The ways of the world are incredibly appealing.  They have an allure that is hard to resist.  The lust of the flesh, the lust of the eyes and the boastful pride of life generate an itch that they fail to scratch.  They simply spread and infect other areas of our lives that will never be satisfied.  Any fleshly contentment is only temporary.  The word of God has warned us that there is but one way to a life that lasts (1 John 2:15-17).  Misplaced pursuits are guaranteed to disappoint sooner or later.

“Love the Lord your God with all your heart…(Matthew 22:36-37).”  The devil, crafty fellow that he is, labels that as fanaticism.  He does not mind if we play church on Sunday: just don’t get carried away with it.  Monday through Saturday is his turf.  Be sure to keep some distance between the sacred and the secular so that religion doesn’t influence the way we live or inform our decisions.  God is okay as long as we keep Him in His place and don’t let Him out of the building.

The evidence is all around.  The devil has done a masterful job of deception, and the fallout is clear to see.  Violence plagues our culture.  Immorality has virtually destroyed the home.  The once-unthinkable has become common place.  Sin parades through our streets.  Our nation has joined the ranks of those who do not even know how to blush (Jeremiah 6:15). Our country needs Christians who behave like Christians now more than ever.  Each of us has that opportunity and responsibility.  Only one question remains: Will we?

Lifelines July 12, 2020

The rumors were circulating, and He wanted to know what people were saying.  What is the word on the street?  Some speculated that He was the eccentric John the Baptist.  After all, that fire-and-brimstone preacher had stirred up quite a ruckus.  Then again, other folks pointed to a different prophet, maybe from long ago like Elijah or Jeremiah.  There was plenty of chatter.  There still is.  There has never been a shortage of opinions about the self-proclaimed “Son of Man.”  Most of them, both then and now, miss the mark.

Speculation had smothered revelation.  The Father had made it clear to Peter.  He got it straight from the source.  This was no one less than the Christ, the Son of the living God.  The old fisherman nailed it.  All of the signs indicated that fact.  A book full of prophecies had all pointed to the one born among the animals.  Angels announced it before He was ever born.  The shepherds knew what the scholars missed.  This was the one they had been anticipating, and preconceptions blinded their eyes. 

It is hard to imagine a more unlikely figure to figure it out.  His background was in nets, boats and fish; hardly the scholastic credentials we might expect.  He would stumble at times and waver at others.  He was confident, but that was clearly misplaced.  “I’ll never” turned into “I don’t know Him” at the challenge of a slave girl as he retreated into the darkness.  Still, he had that critical information in his head, “You are the Christ, the Son of the living God.”  That was the foundation of a new culture, not Peter’s strength but the Lord’s true identity.

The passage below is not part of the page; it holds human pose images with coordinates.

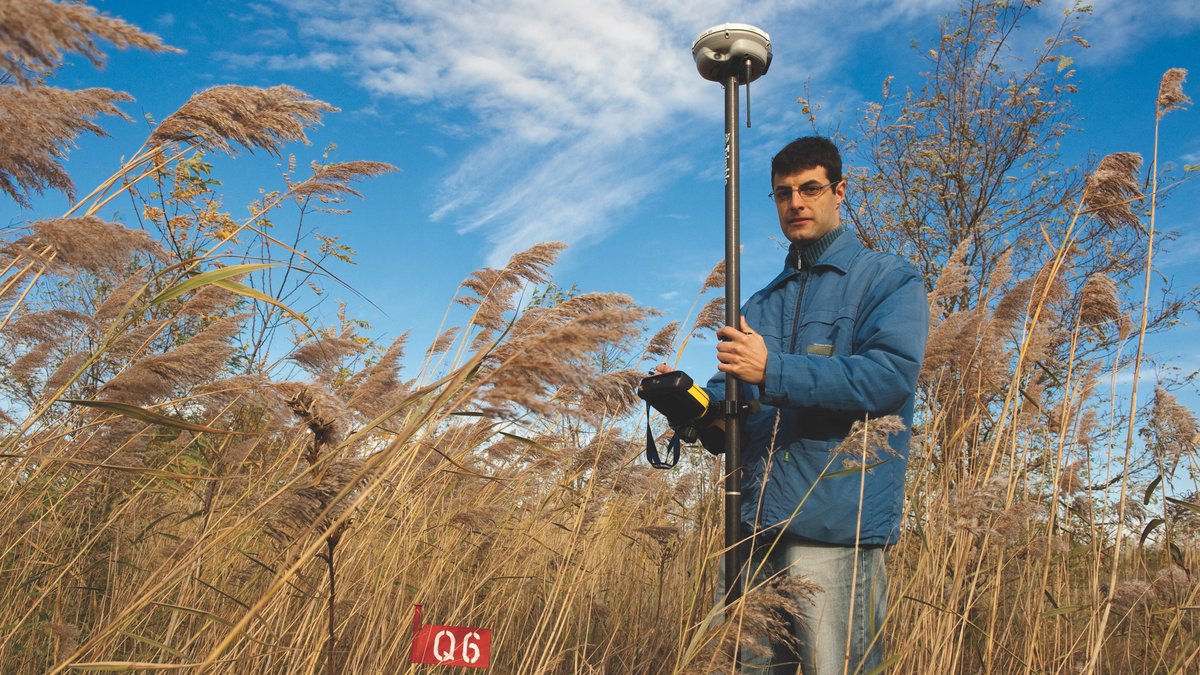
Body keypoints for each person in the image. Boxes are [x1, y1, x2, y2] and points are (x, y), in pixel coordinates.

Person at [663, 136, 928, 674]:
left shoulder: (888, 279)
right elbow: (733, 395)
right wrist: (692, 404)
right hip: (754, 530)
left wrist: (773, 370)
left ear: (839, 192)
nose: (796, 203)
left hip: (834, 531)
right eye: (783, 193)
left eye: (810, 189)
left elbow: (889, 376)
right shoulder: (761, 301)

That would prove to be the foundation upon which He would build His special people, the church of Christ.  It is His, bought and paid for by His extraordinarily pure and holy blood.  It is not a secondary thought or a marginal issue.  That is a human way of thinking built not on the rock but on popular opinion.  Jesus loves His church and gave His life for Her (Ephesians 5:25).  To minimize the significance of the church is to devalue the agony of the crucifixion and say it does not matter.

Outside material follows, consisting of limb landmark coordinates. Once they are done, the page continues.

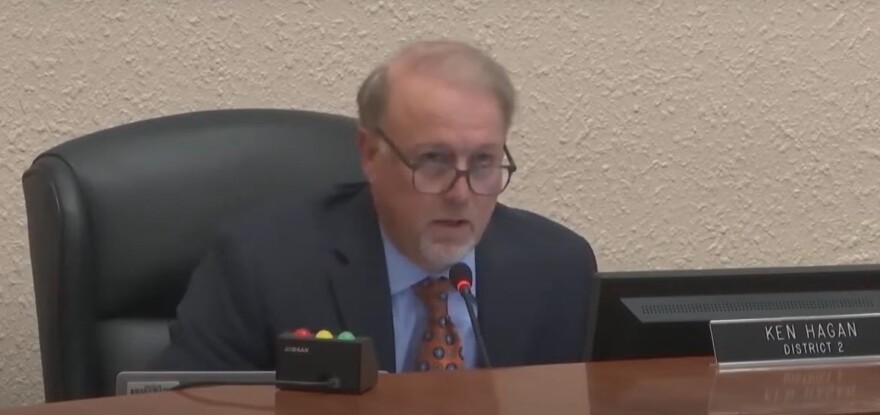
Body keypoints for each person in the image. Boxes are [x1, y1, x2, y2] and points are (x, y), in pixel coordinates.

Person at [149, 39, 597, 373]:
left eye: (482, 163)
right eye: (433, 160)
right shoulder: (262, 263)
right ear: (369, 154)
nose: (461, 194)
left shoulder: (559, 270)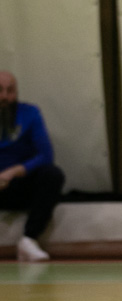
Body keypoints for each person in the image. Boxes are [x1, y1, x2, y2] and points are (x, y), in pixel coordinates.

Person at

The day is coming in which the Son of God will present His church, not just any church, but His church holy and blameless.  She will have no flaws or blemishes because she has been thoroughly washed and cleansed by the blood of the lamb.  It will be an amazing day in which Christians will finally be home with their Father. 

Jesus looked ahead that day as He talked with the apostles about the time when He would build His very special and unique church.  There is no other.  Peter understood how special the Lord was and still stumbled.  The Son of God built His church anyway, and today we remember.